ACTIVITY:
Under this line are records; the part from the line containing "36: (199, 360, 0.74)" through the line containing "49: (31, 503, 1.98)" should be repeated exactly. Please exclude pictures.

Dataset records:

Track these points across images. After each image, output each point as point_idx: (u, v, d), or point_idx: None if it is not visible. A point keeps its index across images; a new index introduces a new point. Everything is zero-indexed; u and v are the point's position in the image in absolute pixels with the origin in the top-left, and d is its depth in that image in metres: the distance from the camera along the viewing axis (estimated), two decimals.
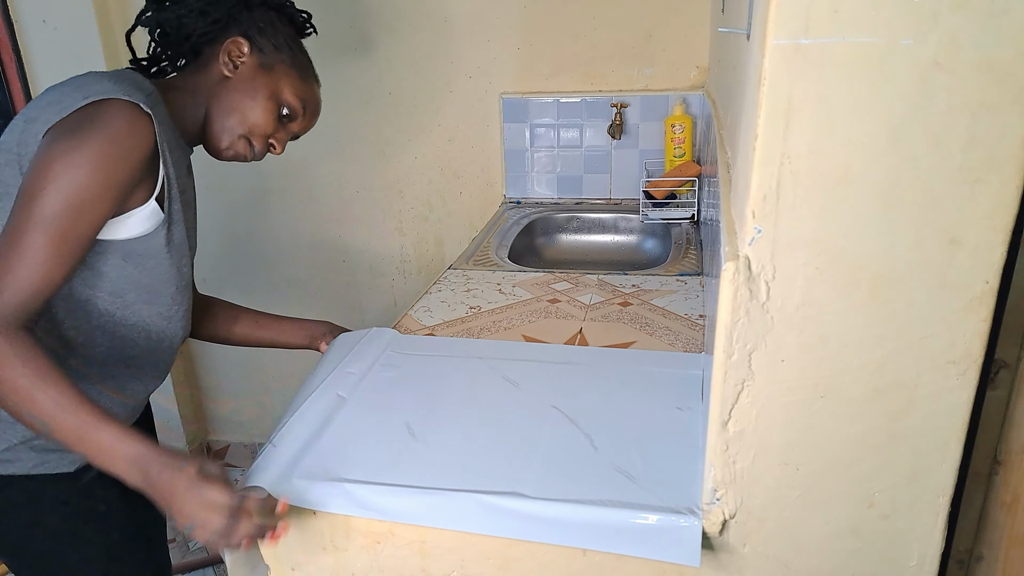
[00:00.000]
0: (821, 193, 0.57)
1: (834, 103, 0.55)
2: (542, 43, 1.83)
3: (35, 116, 0.83)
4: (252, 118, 0.97)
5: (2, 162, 0.85)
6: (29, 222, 0.78)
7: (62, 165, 0.78)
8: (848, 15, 0.52)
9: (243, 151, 1.00)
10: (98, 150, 0.79)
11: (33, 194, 0.78)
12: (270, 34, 0.99)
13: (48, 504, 0.95)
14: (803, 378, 0.63)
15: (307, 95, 1.03)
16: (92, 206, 0.80)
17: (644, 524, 0.70)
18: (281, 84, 0.99)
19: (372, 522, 0.77)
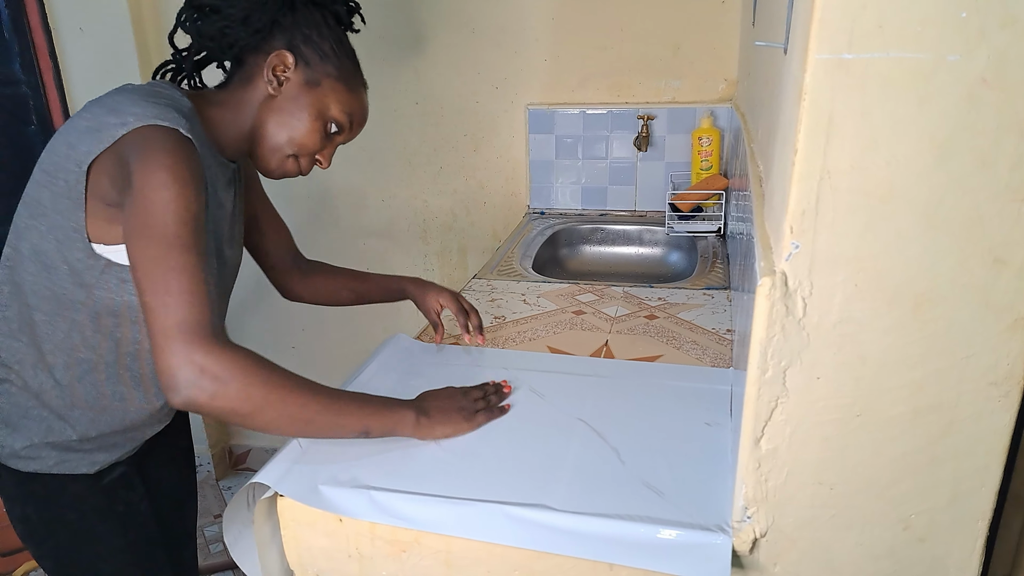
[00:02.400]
0: (862, 210, 0.56)
1: (877, 119, 0.54)
2: (569, 54, 1.83)
3: (74, 142, 0.83)
4: (300, 139, 0.95)
5: (42, 181, 0.86)
6: (159, 250, 0.76)
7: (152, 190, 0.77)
8: (894, 30, 0.52)
9: (292, 170, 0.99)
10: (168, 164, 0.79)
11: (144, 221, 0.77)
12: (316, 42, 0.95)
13: (68, 501, 0.96)
14: (839, 397, 0.62)
15: (354, 108, 0.99)
16: (199, 217, 0.80)
17: (673, 540, 0.69)
18: (328, 100, 0.96)
19: (398, 530, 0.77)
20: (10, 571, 2.02)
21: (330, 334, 2.25)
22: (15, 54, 1.97)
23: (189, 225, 0.79)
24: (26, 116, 2.02)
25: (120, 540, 1.00)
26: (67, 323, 0.88)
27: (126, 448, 0.99)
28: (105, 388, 0.93)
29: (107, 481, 0.98)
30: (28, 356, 0.90)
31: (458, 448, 0.85)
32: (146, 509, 1.02)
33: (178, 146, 0.81)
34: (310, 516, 0.80)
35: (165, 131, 0.81)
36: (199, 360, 0.74)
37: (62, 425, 0.92)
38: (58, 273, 0.87)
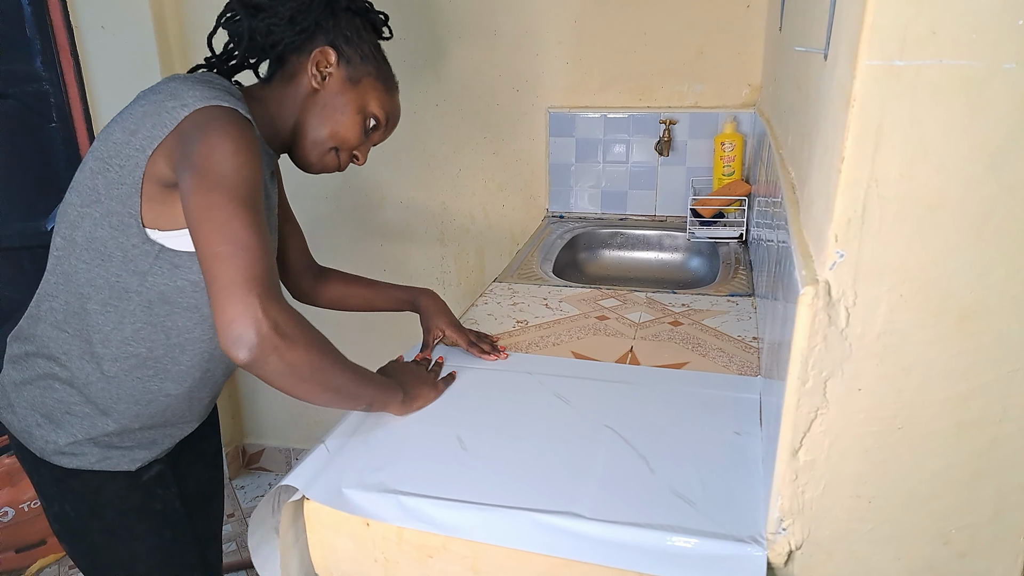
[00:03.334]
0: (910, 219, 0.55)
1: (928, 127, 0.53)
2: (591, 58, 1.83)
3: (134, 128, 0.84)
4: (342, 132, 0.98)
5: (96, 169, 0.86)
6: (229, 207, 0.75)
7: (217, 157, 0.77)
8: (947, 37, 0.51)
9: (331, 163, 1.01)
10: (233, 138, 0.79)
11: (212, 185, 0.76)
12: (356, 43, 0.98)
13: (107, 498, 0.97)
14: (881, 409, 0.61)
15: (391, 107, 1.04)
16: (259, 182, 0.80)
17: (706, 551, 0.68)
18: (368, 97, 1.00)
19: (424, 535, 0.77)
20: (25, 567, 2.03)
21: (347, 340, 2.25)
22: (37, 52, 1.98)
23: (254, 186, 0.79)
24: (47, 113, 2.03)
25: (156, 539, 1.00)
26: (119, 314, 0.89)
27: (164, 445, 1.00)
28: (152, 384, 0.93)
29: (145, 479, 0.98)
30: (75, 347, 0.91)
31: (485, 453, 0.85)
32: (180, 508, 1.03)
33: (241, 123, 0.83)
34: (336, 519, 0.79)
35: (226, 110, 0.83)
36: (273, 315, 0.72)
37: (105, 420, 0.93)
38: (112, 261, 0.87)
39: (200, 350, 0.95)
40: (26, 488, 1.98)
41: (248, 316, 0.71)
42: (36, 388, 0.93)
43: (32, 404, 0.94)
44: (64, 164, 2.08)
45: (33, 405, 0.94)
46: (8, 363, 0.97)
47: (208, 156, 0.78)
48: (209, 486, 1.18)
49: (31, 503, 1.98)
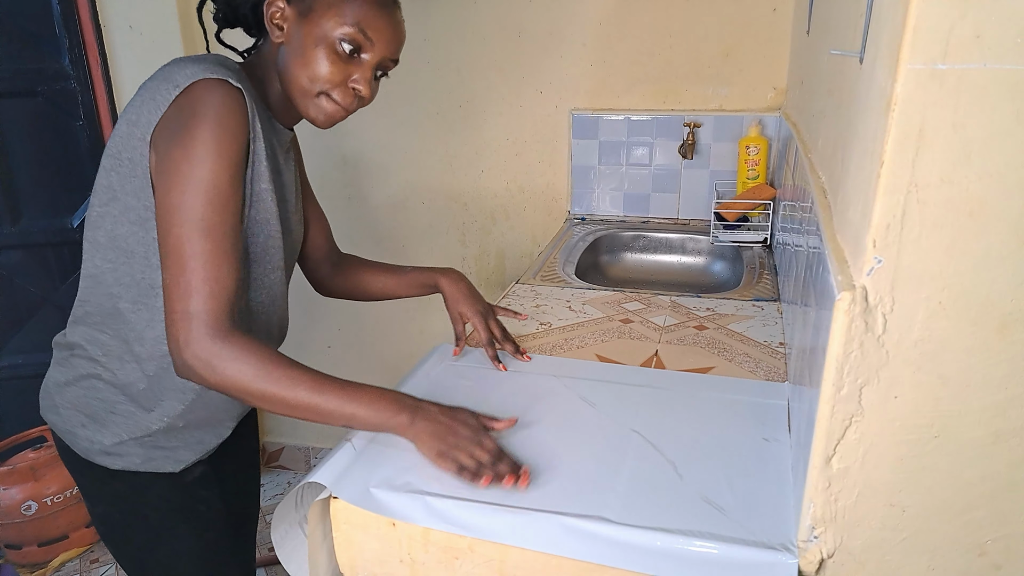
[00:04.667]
0: (951, 225, 0.55)
1: (971, 132, 0.52)
2: (615, 60, 1.82)
3: (135, 119, 0.84)
4: (314, 71, 0.87)
5: (108, 167, 0.86)
6: (183, 230, 0.78)
7: (187, 165, 0.78)
8: (992, 41, 0.50)
9: (330, 108, 0.91)
10: (211, 136, 0.79)
11: (173, 204, 0.79)
12: None
13: (151, 500, 0.97)
14: (917, 417, 0.60)
15: (362, 17, 0.87)
16: (229, 194, 0.81)
17: (737, 558, 0.67)
18: (324, 22, 0.86)
19: (452, 536, 0.77)
20: (48, 560, 2.05)
21: (366, 334, 2.26)
22: (65, 50, 2.01)
23: (219, 209, 0.79)
24: (74, 111, 2.06)
25: (198, 540, 1.01)
26: (149, 311, 0.89)
27: (208, 445, 1.00)
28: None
29: (189, 480, 0.99)
30: (114, 348, 0.91)
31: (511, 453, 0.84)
32: (222, 508, 1.04)
33: (225, 99, 0.81)
34: (363, 519, 0.79)
35: (213, 83, 0.81)
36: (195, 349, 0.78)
37: (149, 418, 0.93)
38: (136, 258, 0.87)
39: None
40: (49, 483, 2.01)
41: (175, 344, 0.79)
42: (79, 388, 0.94)
43: (76, 404, 0.94)
44: (90, 162, 2.11)
45: (77, 406, 0.94)
46: (53, 364, 0.98)
47: (177, 172, 0.79)
48: (247, 486, 1.19)
49: (54, 498, 2.01)
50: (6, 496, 1.96)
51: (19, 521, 1.97)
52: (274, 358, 0.80)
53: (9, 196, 2.09)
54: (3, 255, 2.13)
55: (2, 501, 1.95)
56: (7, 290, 2.16)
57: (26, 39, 1.99)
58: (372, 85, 0.91)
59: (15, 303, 2.17)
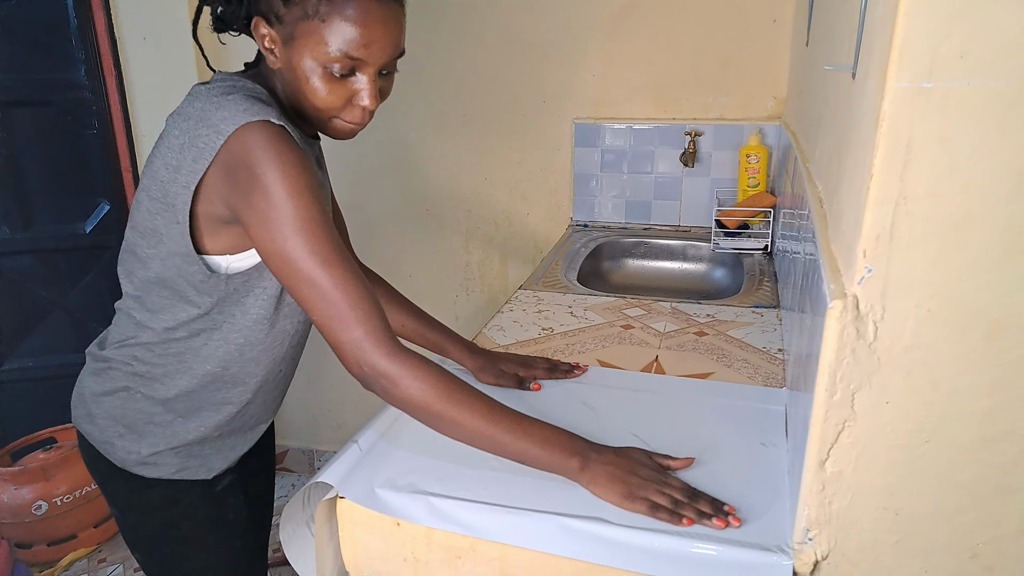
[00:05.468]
0: (938, 236, 0.57)
1: (957, 146, 0.54)
2: (617, 69, 1.85)
3: (177, 164, 0.82)
4: (315, 101, 0.85)
5: (153, 210, 0.86)
6: (304, 271, 0.78)
7: (275, 211, 0.78)
8: (976, 59, 0.52)
9: (346, 129, 0.89)
10: (282, 176, 0.78)
11: (278, 251, 0.79)
12: None
13: (184, 509, 0.99)
14: (908, 421, 0.62)
15: (344, 40, 0.81)
16: (322, 221, 0.80)
17: (732, 559, 0.69)
18: (308, 51, 0.81)
19: (454, 536, 0.79)
20: (56, 559, 2.08)
21: None
22: (80, 61, 2.05)
23: (319, 212, 0.79)
24: (87, 120, 2.09)
25: (228, 549, 1.03)
26: (201, 340, 0.92)
27: (239, 450, 1.03)
28: (231, 394, 0.96)
29: (219, 488, 1.01)
30: (158, 371, 0.93)
31: None
32: (248, 516, 1.06)
33: (276, 139, 0.79)
34: (368, 518, 0.82)
35: (258, 126, 0.79)
36: (376, 366, 0.79)
37: (187, 428, 0.95)
38: (188, 295, 0.89)
39: (272, 356, 0.97)
40: (59, 483, 2.03)
41: (357, 372, 0.80)
42: (117, 399, 0.95)
43: (113, 415, 0.95)
44: (101, 170, 2.14)
45: (114, 416, 0.95)
46: (89, 374, 0.99)
47: (268, 208, 0.78)
48: (267, 494, 1.22)
49: (63, 498, 2.03)
50: (17, 496, 1.98)
51: (29, 521, 1.99)
52: (452, 380, 0.80)
53: (21, 202, 2.12)
54: (14, 260, 2.16)
55: (13, 501, 1.97)
56: (18, 294, 2.19)
57: (43, 50, 2.03)
58: (377, 94, 0.87)
59: (25, 307, 2.21)
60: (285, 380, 1.04)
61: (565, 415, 0.96)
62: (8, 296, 2.18)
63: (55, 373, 2.24)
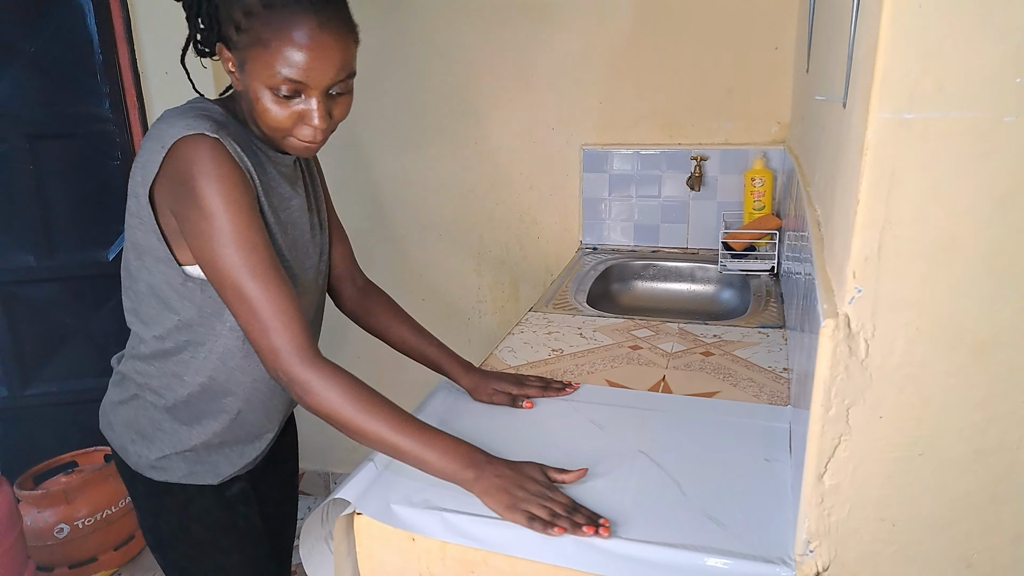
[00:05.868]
0: (924, 257, 0.60)
1: (938, 173, 0.58)
2: (624, 97, 1.90)
3: (140, 179, 0.90)
4: (267, 121, 0.89)
5: (133, 225, 0.93)
6: (232, 279, 0.85)
7: (207, 223, 0.84)
8: (953, 92, 0.56)
9: (300, 146, 0.92)
10: (214, 189, 0.84)
11: (212, 260, 0.85)
12: (233, 17, 0.86)
13: (195, 514, 1.04)
14: (902, 435, 0.64)
15: (284, 64, 0.84)
16: (253, 233, 0.86)
17: (737, 571, 0.71)
18: (257, 74, 0.86)
19: (467, 550, 0.81)
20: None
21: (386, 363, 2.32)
22: (105, 95, 2.13)
23: (248, 246, 0.85)
24: (111, 151, 2.17)
25: (240, 555, 1.07)
26: (191, 348, 0.97)
27: (246, 458, 1.07)
28: (226, 403, 1.01)
29: (229, 495, 1.06)
30: (162, 380, 0.99)
31: None
32: (260, 525, 1.10)
33: (210, 152, 0.85)
34: (384, 533, 0.84)
35: (193, 139, 0.85)
36: (297, 376, 0.85)
37: (190, 434, 1.01)
38: (171, 302, 0.95)
39: (255, 362, 1.01)
40: (80, 506, 2.07)
41: (276, 377, 0.87)
42: (131, 408, 1.02)
43: (128, 422, 1.03)
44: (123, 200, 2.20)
45: (128, 423, 1.03)
46: (111, 385, 1.07)
47: (200, 219, 0.85)
48: (286, 506, 1.26)
49: (85, 521, 2.07)
50: (39, 519, 2.02)
51: (51, 544, 2.03)
52: (362, 390, 0.86)
53: (47, 231, 2.19)
54: (39, 287, 2.22)
55: (36, 524, 2.01)
56: (42, 320, 2.25)
57: (69, 85, 2.11)
58: (325, 114, 0.89)
59: (49, 333, 2.26)
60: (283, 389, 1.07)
61: (573, 433, 0.99)
62: (33, 322, 2.24)
63: (77, 398, 2.29)
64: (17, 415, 2.26)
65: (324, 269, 1.11)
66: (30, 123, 2.11)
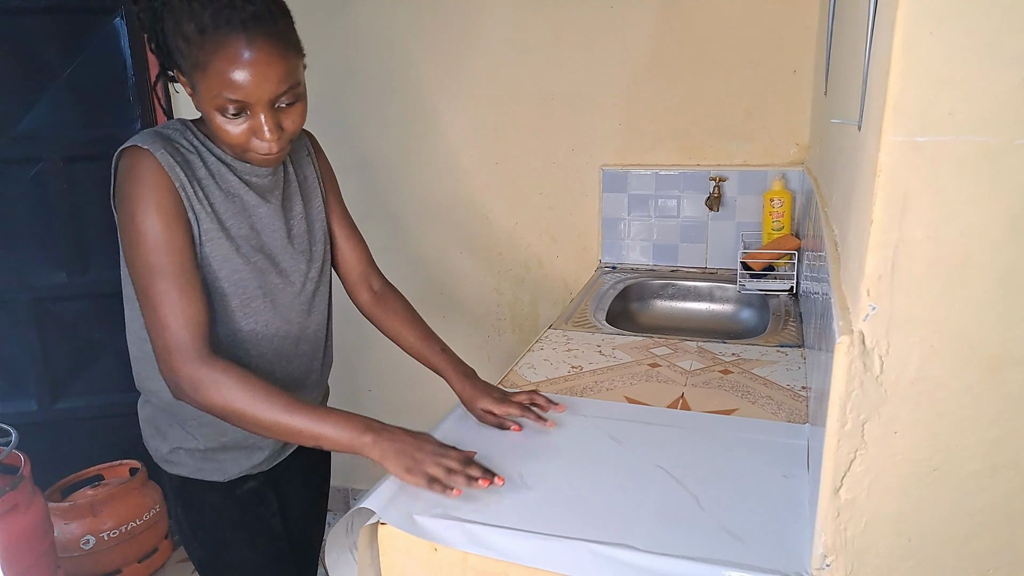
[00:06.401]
0: (938, 276, 0.61)
1: (950, 195, 0.59)
2: (643, 119, 1.92)
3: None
4: (222, 139, 0.94)
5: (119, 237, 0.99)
6: (142, 276, 0.92)
7: (129, 224, 0.92)
8: (963, 116, 0.58)
9: (259, 160, 0.96)
10: (136, 195, 0.91)
11: (128, 259, 0.93)
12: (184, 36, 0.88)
13: (209, 509, 1.10)
14: (917, 451, 0.65)
15: (222, 85, 0.88)
16: (167, 238, 0.91)
17: None
18: (204, 96, 0.90)
19: (488, 561, 0.83)
20: None
21: (404, 380, 2.35)
22: (137, 115, 2.20)
23: (163, 251, 0.91)
24: None
25: (251, 552, 1.11)
26: None
27: (253, 461, 1.10)
28: None
29: (239, 493, 1.10)
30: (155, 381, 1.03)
31: (544, 488, 0.91)
32: (277, 526, 1.13)
33: (140, 161, 0.91)
34: (407, 543, 0.86)
35: (128, 152, 0.93)
36: (187, 373, 0.90)
37: (190, 438, 1.06)
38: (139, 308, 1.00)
39: None
40: (106, 519, 2.11)
41: (165, 375, 0.92)
42: (149, 408, 1.11)
43: (147, 418, 1.12)
44: None
45: (147, 419, 1.11)
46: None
47: (123, 233, 0.93)
48: (312, 511, 1.29)
49: (110, 532, 2.11)
50: (66, 531, 2.06)
51: (77, 555, 2.07)
52: (250, 381, 0.90)
53: (80, 250, 2.25)
54: (71, 304, 2.28)
55: (62, 535, 2.05)
56: (73, 336, 2.31)
57: (102, 107, 2.18)
58: (275, 127, 0.93)
59: (79, 349, 2.32)
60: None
61: (594, 448, 1.00)
62: (63, 338, 2.30)
63: (105, 412, 2.33)
64: (47, 429, 2.30)
65: (317, 276, 1.12)
66: (65, 144, 2.17)
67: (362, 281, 1.23)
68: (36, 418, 2.30)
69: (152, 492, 2.25)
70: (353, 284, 1.23)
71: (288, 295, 1.07)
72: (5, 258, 2.20)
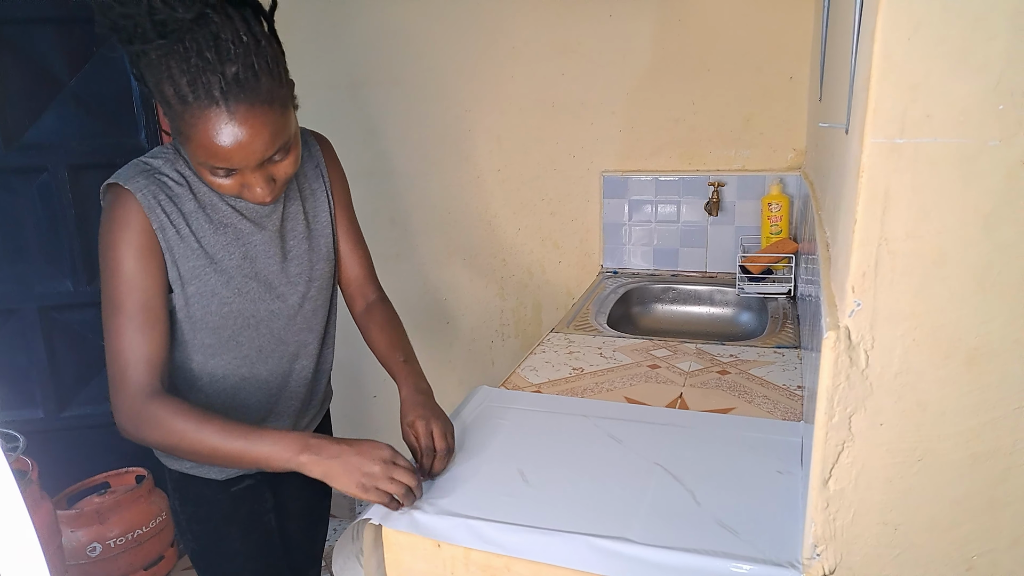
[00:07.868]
0: (918, 272, 0.64)
1: (928, 194, 0.62)
2: (643, 126, 1.96)
3: None
4: (216, 189, 0.93)
5: None
6: (105, 309, 0.94)
7: (102, 259, 0.94)
8: (940, 119, 0.60)
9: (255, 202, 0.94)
10: (109, 231, 0.93)
11: (102, 288, 0.95)
12: (162, 100, 0.86)
13: (204, 503, 1.13)
14: (901, 441, 0.68)
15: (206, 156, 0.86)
16: (133, 274, 0.93)
17: (747, 574, 0.75)
18: (190, 156, 0.89)
19: (490, 556, 0.85)
20: None
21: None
22: (142, 127, 2.24)
23: (127, 290, 0.93)
24: None
25: (242, 545, 1.14)
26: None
27: None
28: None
29: (235, 490, 1.14)
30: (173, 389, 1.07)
31: (544, 485, 0.93)
32: (271, 522, 1.16)
33: (117, 199, 0.93)
34: (411, 542, 0.89)
35: (110, 189, 0.95)
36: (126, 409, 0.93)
37: None
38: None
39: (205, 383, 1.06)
40: (113, 526, 2.13)
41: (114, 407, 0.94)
42: None
43: None
44: None
45: None
46: None
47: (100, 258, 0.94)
48: (313, 511, 1.31)
49: (117, 540, 2.13)
50: (73, 538, 2.08)
51: (84, 562, 2.09)
52: (188, 413, 0.91)
53: (86, 258, 2.29)
54: (77, 312, 2.31)
55: (69, 543, 2.07)
56: (79, 345, 2.33)
57: (108, 118, 2.22)
58: (266, 182, 0.91)
59: (86, 357, 2.35)
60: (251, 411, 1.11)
61: (594, 446, 1.03)
62: (70, 346, 2.32)
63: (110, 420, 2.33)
64: (53, 437, 2.32)
65: (316, 294, 1.13)
66: (71, 154, 2.20)
67: (358, 292, 1.23)
68: (43, 426, 2.32)
69: (158, 500, 2.27)
70: (350, 295, 1.24)
71: (283, 319, 1.09)
72: (12, 267, 2.23)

TASK RESPONSE:
36: (199, 360, 0.74)
37: (62, 425, 0.92)
38: (58, 273, 0.87)
[00:03.334]
0: (910, 219, 0.55)
1: (928, 127, 0.53)
2: (591, 58, 1.83)
3: (134, 128, 0.84)
4: (342, 132, 0.98)
5: (96, 169, 0.86)
6: (229, 207, 0.75)
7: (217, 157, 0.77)
8: (947, 37, 0.51)
9: (331, 163, 1.01)
10: (233, 138, 0.79)
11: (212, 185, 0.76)
12: (356, 43, 0.98)
13: (107, 498, 0.97)
14: (881, 409, 0.61)
15: (391, 107, 1.04)
16: (259, 182, 0.80)
17: (706, 551, 0.68)
18: (368, 97, 1.00)
19: (424, 535, 0.77)
20: (25, 567, 2.03)
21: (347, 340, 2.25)
22: (37, 52, 1.98)
23: (254, 186, 0.79)
24: (47, 113, 2.03)
25: (156, 539, 1.00)
26: (119, 314, 0.89)
27: (164, 445, 1.00)
28: (152, 384, 0.93)
29: (145, 479, 0.98)
30: (75, 347, 0.91)
31: (485, 453, 0.85)
32: (180, 508, 1.03)
33: (241, 123, 0.83)
34: (336, 519, 0.79)
35: (226, 110, 0.83)
36: (273, 315, 0.72)
37: (105, 420, 0.93)
38: (112, 261, 0.87)
39: (200, 350, 0.95)
40: (26, 488, 1.98)
41: (248, 316, 0.71)
42: (36, 388, 0.93)
43: (32, 404, 0.94)
44: (64, 164, 2.08)
45: (33, 405, 0.94)
46: (8, 363, 0.97)
47: (208, 156, 0.78)
48: (209, 486, 1.18)
49: (31, 503, 1.98)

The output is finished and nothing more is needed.